#### [Directives]
a - Rewrite the paragraph of the ML-AMPSIT text that begins "Although the Sobol method" as a shorter bulleted list that keeps its main facts.
b - From the ML-AMPSIT text, output word for word the part that opens with the words containing "ML-AMPSIT is a" and closes with "input-output functional relationships.".
c - Summarize the ML-AMPSIT text in two sentences.

#### [Text section]
------------------------------

ML-AMPSIT is a machine learning based sensitivity tool that uses data-driven models to make predictions based on data typically coming from a small ensemble of high-fidelity, more computationally intensive simulations. The goal of these models is to build a faster surrogate model to reduce the computational burden at the cost of approximating the original input-output functional relationships.

Surrogate models are built within ML-AMPSIT to return to the user the weights of each input feature, i.e. the importance of the model parameters.

Currently, the tool is limited to the following regression algorithms: Random Forest (RF), Least Absolute Shrinkage Operator (LASSO), Support Vector Machine (SVM), Bayesian Ridge Regression (BRR), Gaussian Process Regression (GPR), Extreme Gradient Boosting (Xgboost), and Classification And Regression Trees (CART). Most of these regression algorithms provide regression weights by default, while BRR and GPR are probabilistic methods that are used within ML-AMPSIT to compute sensitivity indices via an implementation of the Sobol method ( https://en.wikipedia.org/wiki/Variance-based_sensitivity_analysis ).

Although the Sobol method is known as a well refined method, it is also known for its very high computational cost. For fast models, the method has been used in the literature with over 10000 runs. For slow methods such as WRF, this could be significantly infeasible. The minimum number of simulations required to obtain consistent sensitivity indices also depends on the specificity of each problem and cannot be known a priori. Thanks to the use of surrogate models, complex models such as WRF can be replaced by a much simpler and faster model, allowing to compute the Sobol indices with drastically less computational resources.

The rationale for adopting a multi-method approach in our analysis tool stems from the recognition that different regression algorithms, despite aiming to achieve the same goal, operate based on fundamentally distinct principles. For instance, LASSO (Least Absolute Shrinkage and Selection Operator) employs a least squares approach with regularization, making it well-suited for linear problem-solving. In contrast, algorithms like Random Forest are based on decision tree ensembles and are inherently more adept at capturing non-linear relationships.

------------------------------

#### [Extracted entries]
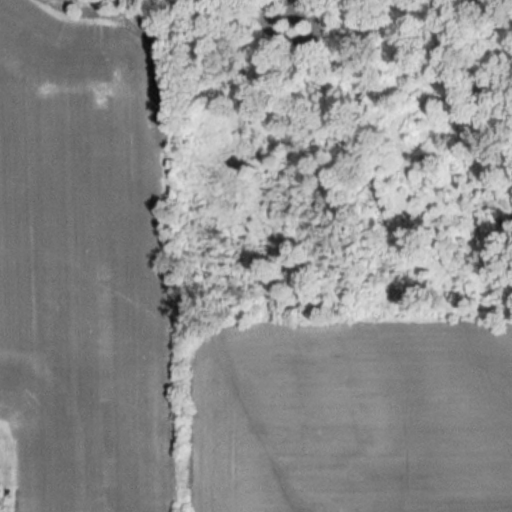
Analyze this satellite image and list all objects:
crop: (82, 267)
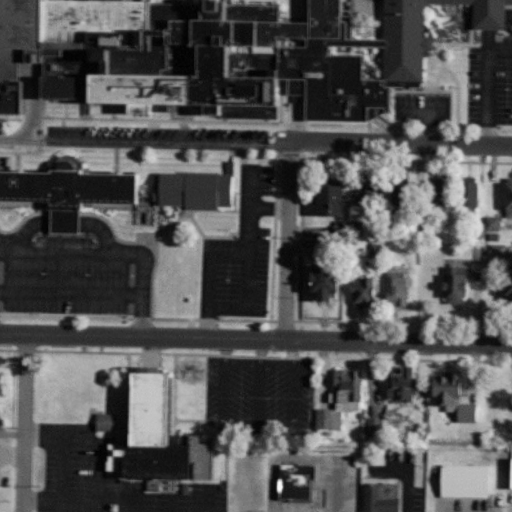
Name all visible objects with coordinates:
building: (226, 54)
parking lot: (490, 80)
road: (485, 85)
building: (10, 96)
parking lot: (419, 104)
road: (143, 139)
road: (398, 139)
building: (398, 186)
building: (364, 188)
building: (189, 189)
building: (66, 192)
building: (465, 192)
building: (432, 193)
building: (505, 196)
building: (322, 200)
building: (490, 223)
road: (285, 241)
parking lot: (243, 246)
road: (110, 251)
building: (496, 252)
parking lot: (77, 268)
building: (314, 281)
building: (450, 284)
building: (504, 287)
building: (393, 288)
building: (360, 291)
road: (71, 293)
road: (256, 336)
building: (399, 383)
parking lot: (260, 394)
building: (449, 395)
building: (337, 398)
building: (144, 417)
building: (104, 421)
road: (22, 423)
building: (149, 431)
parking lot: (73, 466)
road: (60, 467)
building: (508, 472)
building: (289, 479)
building: (458, 480)
building: (463, 480)
building: (292, 482)
building: (376, 497)
parking lot: (170, 499)
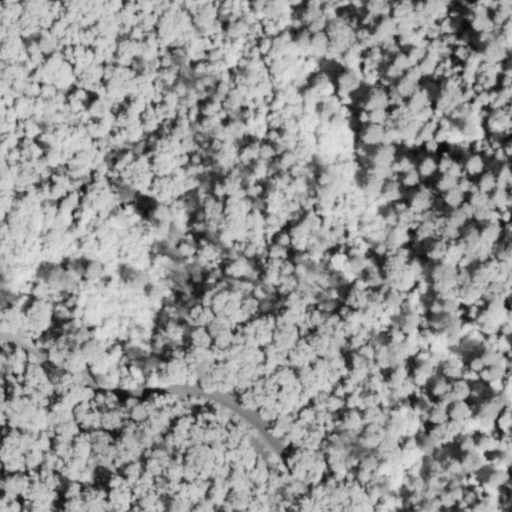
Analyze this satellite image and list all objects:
road: (171, 394)
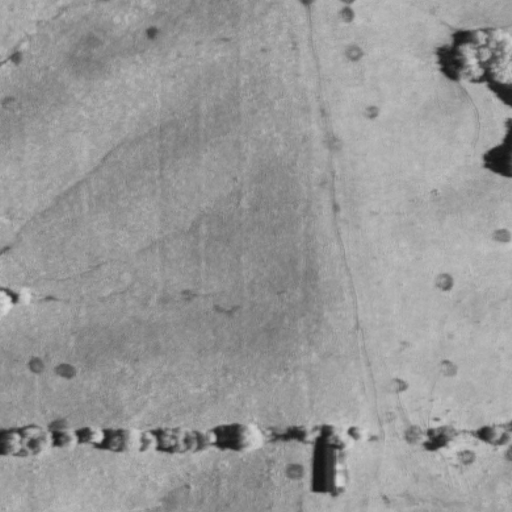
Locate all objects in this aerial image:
building: (326, 466)
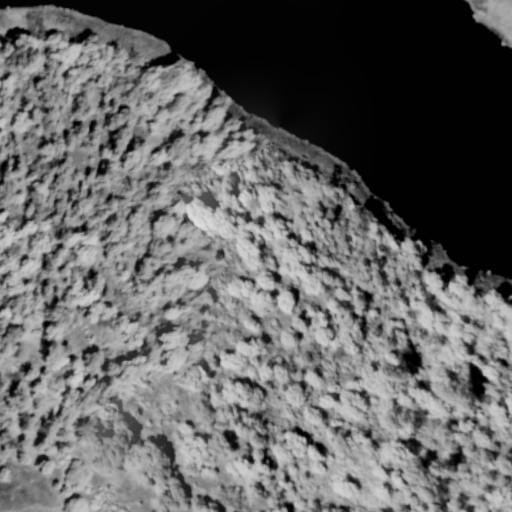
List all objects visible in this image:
river: (384, 98)
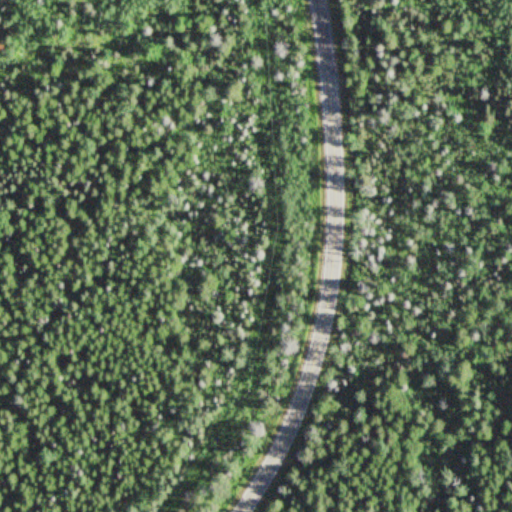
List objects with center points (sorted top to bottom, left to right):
road: (333, 265)
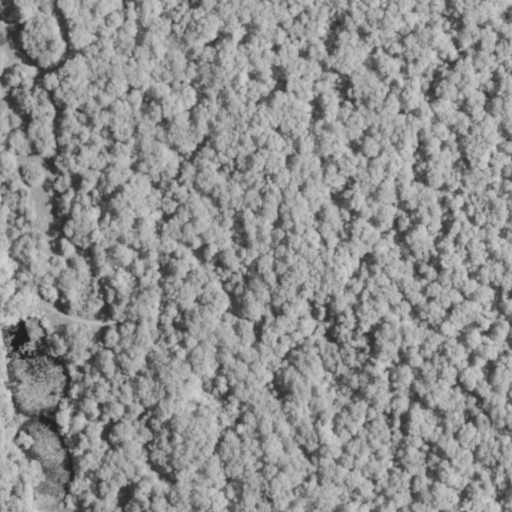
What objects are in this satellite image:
building: (2, 40)
road: (231, 258)
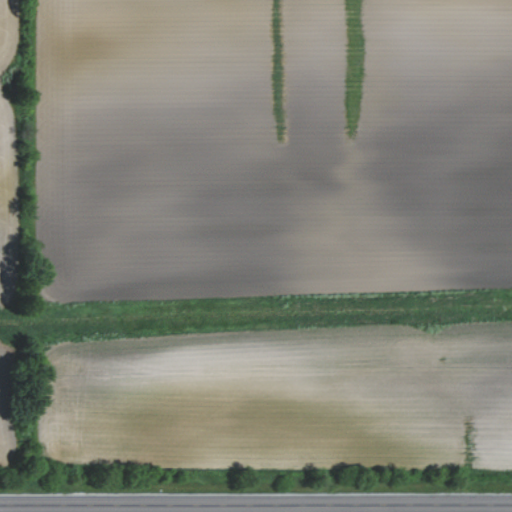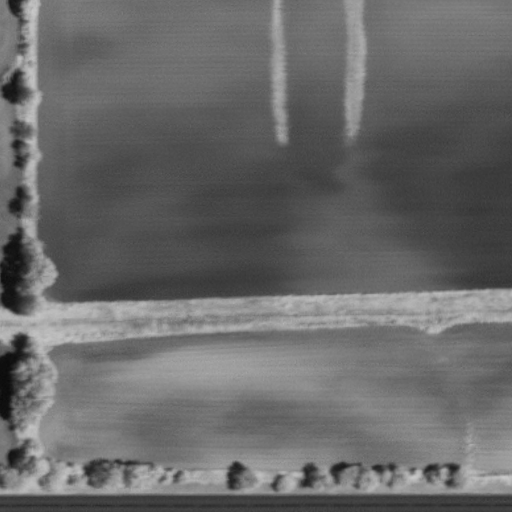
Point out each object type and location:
crop: (12, 239)
crop: (268, 241)
road: (256, 510)
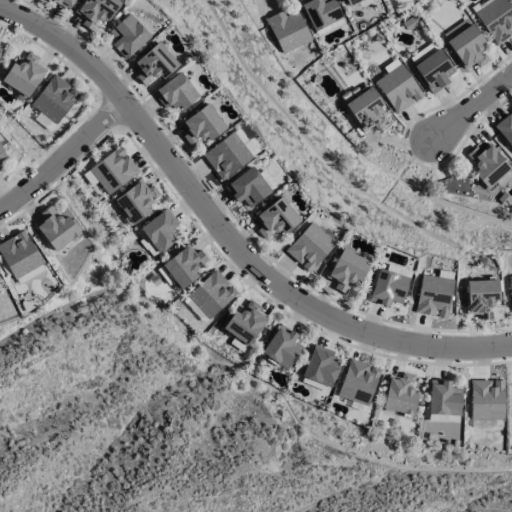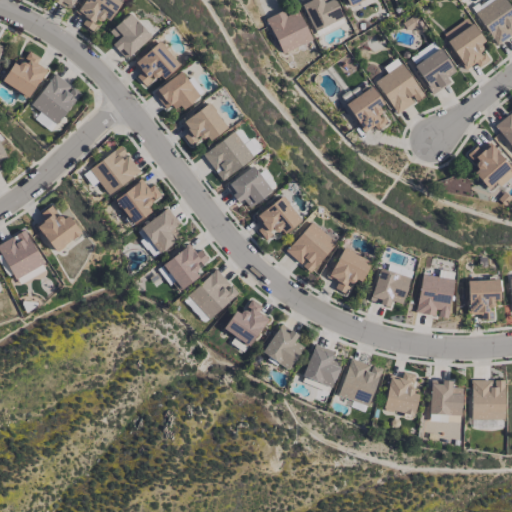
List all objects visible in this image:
building: (350, 2)
building: (62, 3)
building: (95, 11)
building: (319, 12)
building: (496, 20)
building: (411, 24)
building: (287, 30)
building: (127, 36)
building: (464, 44)
building: (153, 64)
building: (432, 70)
building: (23, 75)
building: (397, 88)
building: (175, 92)
building: (54, 98)
road: (474, 105)
building: (365, 110)
building: (43, 121)
building: (201, 125)
building: (505, 128)
building: (1, 155)
building: (226, 155)
road: (63, 158)
building: (488, 166)
building: (112, 170)
building: (247, 187)
building: (135, 201)
building: (275, 218)
building: (55, 229)
building: (159, 230)
road: (225, 233)
building: (308, 247)
building: (18, 254)
building: (183, 265)
building: (345, 270)
building: (29, 274)
building: (387, 287)
building: (510, 293)
building: (210, 294)
building: (432, 296)
building: (244, 323)
building: (281, 347)
building: (320, 366)
building: (357, 382)
building: (399, 394)
building: (443, 398)
building: (485, 400)
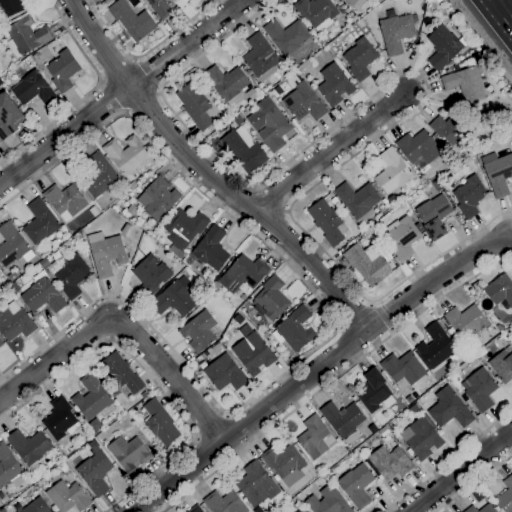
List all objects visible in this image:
road: (273, 0)
building: (353, 3)
building: (355, 3)
road: (507, 6)
building: (10, 7)
building: (11, 7)
building: (160, 7)
building: (160, 8)
building: (315, 12)
building: (316, 13)
building: (131, 21)
building: (132, 21)
road: (110, 30)
building: (395, 32)
building: (395, 33)
building: (0, 34)
building: (25, 36)
building: (26, 36)
building: (285, 36)
building: (286, 37)
road: (187, 44)
building: (442, 47)
building: (443, 48)
building: (260, 55)
building: (35, 57)
building: (259, 57)
building: (358, 58)
building: (360, 59)
road: (116, 69)
building: (61, 70)
building: (63, 71)
road: (146, 77)
building: (225, 82)
building: (227, 84)
building: (463, 84)
building: (333, 85)
building: (334, 85)
building: (465, 85)
building: (32, 89)
building: (34, 90)
building: (279, 92)
road: (88, 94)
building: (251, 94)
road: (112, 98)
building: (302, 103)
building: (304, 103)
road: (143, 105)
building: (193, 105)
building: (195, 106)
building: (9, 116)
building: (9, 116)
building: (268, 124)
building: (270, 125)
building: (448, 129)
road: (386, 130)
building: (446, 130)
road: (64, 137)
building: (243, 148)
building: (419, 148)
building: (417, 149)
building: (243, 150)
road: (328, 152)
building: (125, 155)
building: (126, 155)
building: (391, 171)
building: (392, 172)
building: (497, 173)
building: (498, 173)
building: (98, 175)
road: (205, 175)
building: (100, 177)
road: (86, 181)
building: (132, 185)
building: (437, 186)
building: (467, 196)
building: (469, 196)
building: (157, 198)
building: (158, 199)
building: (64, 201)
building: (65, 201)
building: (357, 201)
building: (358, 201)
road: (269, 202)
building: (384, 202)
building: (131, 210)
building: (93, 211)
building: (433, 216)
building: (434, 216)
building: (326, 221)
building: (39, 222)
building: (40, 222)
building: (327, 223)
building: (183, 228)
building: (185, 228)
building: (126, 229)
building: (400, 236)
road: (509, 236)
building: (402, 237)
building: (11, 245)
building: (13, 246)
building: (210, 249)
building: (211, 249)
building: (105, 254)
building: (106, 254)
building: (45, 264)
building: (367, 264)
building: (367, 264)
building: (150, 273)
building: (68, 274)
building: (70, 274)
building: (242, 274)
building: (243, 275)
building: (150, 276)
building: (12, 277)
building: (15, 288)
building: (499, 290)
building: (500, 292)
road: (445, 294)
building: (43, 295)
building: (41, 296)
building: (175, 298)
building: (176, 298)
building: (271, 299)
building: (272, 299)
road: (354, 318)
road: (383, 319)
building: (465, 321)
building: (466, 321)
building: (14, 322)
building: (15, 322)
road: (120, 327)
building: (295, 329)
building: (500, 329)
building: (293, 330)
building: (198, 331)
building: (199, 331)
building: (509, 331)
building: (502, 340)
building: (1, 344)
building: (434, 346)
building: (436, 347)
building: (217, 349)
building: (252, 354)
building: (253, 354)
building: (481, 355)
building: (289, 361)
building: (503, 365)
building: (502, 366)
road: (317, 368)
building: (402, 370)
building: (403, 370)
building: (120, 373)
building: (223, 373)
building: (120, 374)
building: (225, 374)
road: (148, 379)
building: (480, 389)
building: (480, 390)
building: (373, 392)
building: (375, 393)
building: (144, 395)
building: (90, 397)
building: (91, 398)
building: (466, 399)
building: (413, 409)
building: (449, 409)
building: (450, 409)
building: (59, 418)
building: (341, 418)
building: (59, 419)
building: (343, 421)
building: (160, 423)
building: (159, 424)
building: (95, 425)
road: (213, 430)
building: (312, 437)
building: (315, 438)
building: (420, 438)
building: (421, 439)
building: (28, 446)
building: (157, 448)
building: (29, 449)
building: (128, 453)
building: (128, 453)
building: (389, 462)
building: (390, 463)
building: (284, 464)
building: (7, 465)
building: (284, 465)
building: (7, 466)
road: (460, 471)
building: (94, 473)
building: (95, 473)
road: (476, 483)
building: (255, 484)
building: (256, 485)
building: (355, 485)
building: (356, 486)
building: (1, 495)
building: (505, 495)
building: (506, 496)
building: (67, 497)
building: (68, 497)
building: (326, 501)
building: (224, 502)
building: (327, 502)
building: (224, 503)
building: (35, 506)
building: (36, 507)
building: (194, 509)
building: (195, 509)
building: (481, 509)
building: (482, 509)
building: (2, 510)
building: (301, 510)
building: (301, 511)
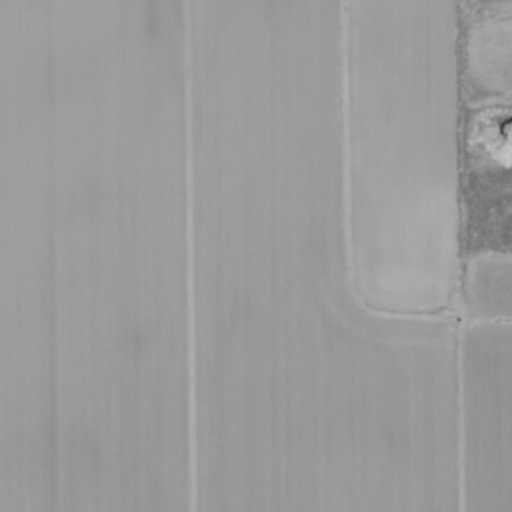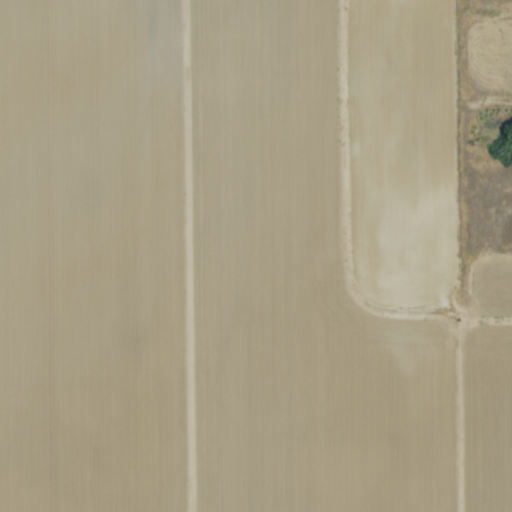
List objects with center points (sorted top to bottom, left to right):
crop: (255, 255)
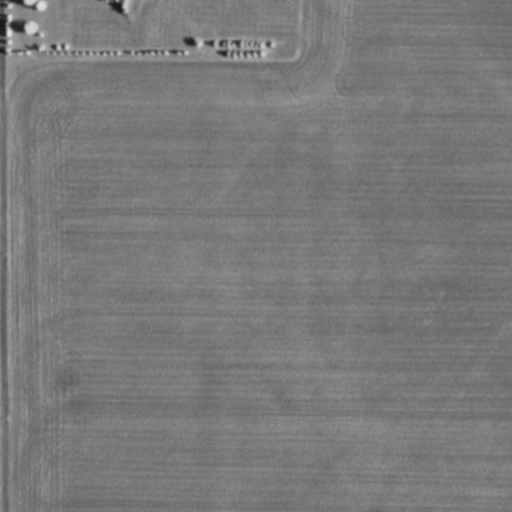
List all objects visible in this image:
building: (122, 1)
building: (122, 1)
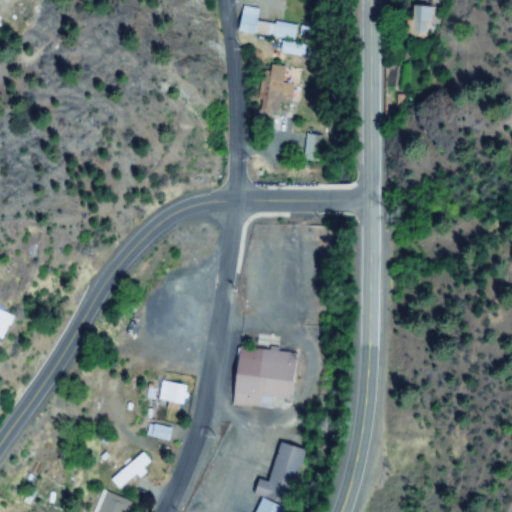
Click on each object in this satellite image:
building: (263, 28)
building: (264, 28)
building: (274, 92)
building: (275, 93)
road: (371, 102)
building: (308, 149)
building: (309, 149)
road: (138, 241)
road: (231, 259)
building: (2, 320)
road: (366, 359)
building: (257, 377)
building: (170, 395)
building: (158, 432)
building: (131, 472)
building: (110, 504)
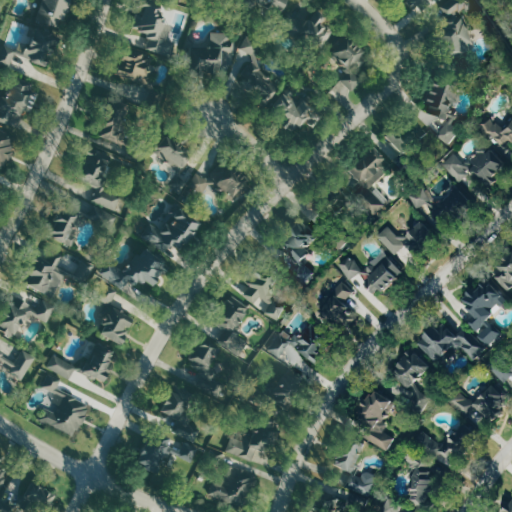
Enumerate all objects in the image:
building: (419, 3)
building: (276, 4)
building: (54, 12)
road: (379, 21)
building: (456, 26)
building: (156, 30)
building: (317, 30)
building: (40, 47)
building: (7, 54)
building: (214, 55)
building: (350, 60)
building: (134, 66)
road: (457, 69)
building: (258, 70)
building: (443, 98)
building: (15, 101)
building: (296, 111)
road: (59, 124)
building: (116, 129)
building: (449, 131)
building: (500, 131)
building: (394, 138)
building: (6, 145)
building: (174, 151)
road: (250, 151)
building: (479, 171)
building: (101, 176)
building: (372, 177)
building: (230, 181)
building: (200, 183)
building: (337, 205)
building: (443, 205)
building: (105, 217)
building: (67, 226)
building: (174, 230)
building: (301, 248)
road: (214, 259)
building: (140, 270)
building: (376, 271)
building: (506, 274)
building: (46, 276)
building: (109, 293)
building: (265, 294)
building: (122, 302)
building: (339, 309)
building: (26, 310)
building: (487, 311)
building: (233, 324)
building: (117, 325)
building: (306, 342)
building: (453, 342)
road: (372, 343)
building: (206, 359)
building: (99, 362)
building: (17, 363)
building: (62, 366)
building: (504, 370)
building: (416, 377)
building: (282, 390)
building: (179, 401)
building: (484, 404)
building: (66, 408)
building: (381, 418)
building: (187, 430)
building: (467, 432)
building: (252, 441)
building: (430, 443)
building: (453, 448)
building: (161, 456)
building: (215, 456)
building: (416, 463)
building: (357, 468)
building: (4, 473)
road: (91, 473)
road: (484, 478)
building: (235, 484)
building: (428, 484)
building: (41, 497)
building: (331, 502)
building: (393, 506)
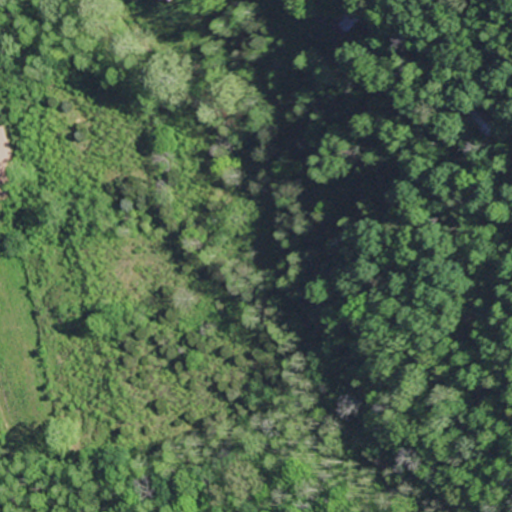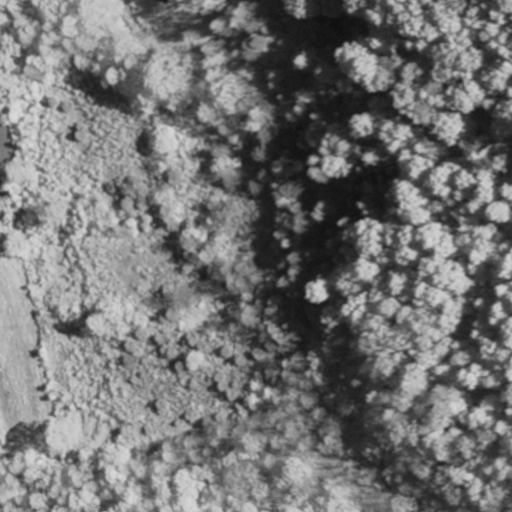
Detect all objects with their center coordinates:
road: (435, 59)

------------------------------

#### [Results for each task]
a -
- The Sobol method is well refined but has a very high computational cost.
- The literature has applied it to fast models with over 10000 runs, which could be infeasible for slow ones such as WRF.
- The minimum number of simulations needed for consistent sensitivity indices depends on each problem and cannot be known in advance.
- Surrogate models can stand in for complex models such as WRF, so Sobol indices can be computed with far fewer computational resources.

b -
ML-AMPSIT is a machine learning based sensitivity tool that uses data-driven models to make predictions based on data typically coming from a small ensemble of high-fidelity, more computationally intensive simulations. The goal of these models is to build a faster surrogate model to reduce the computational burden at the cost of approximating the original input-output functional relationships.

c - ML-AMPSIT is a machine learning sensitivity tool that builds faster surrogate models from a small ensemble of computationally intensive simulations and returns the importance of each model parameter. It currently supports seven regression algorithms and uses two of them, BRR and GPR, to compute Sobol sensitivity indices, which the surrogates make affordable even for slow models such as WRF.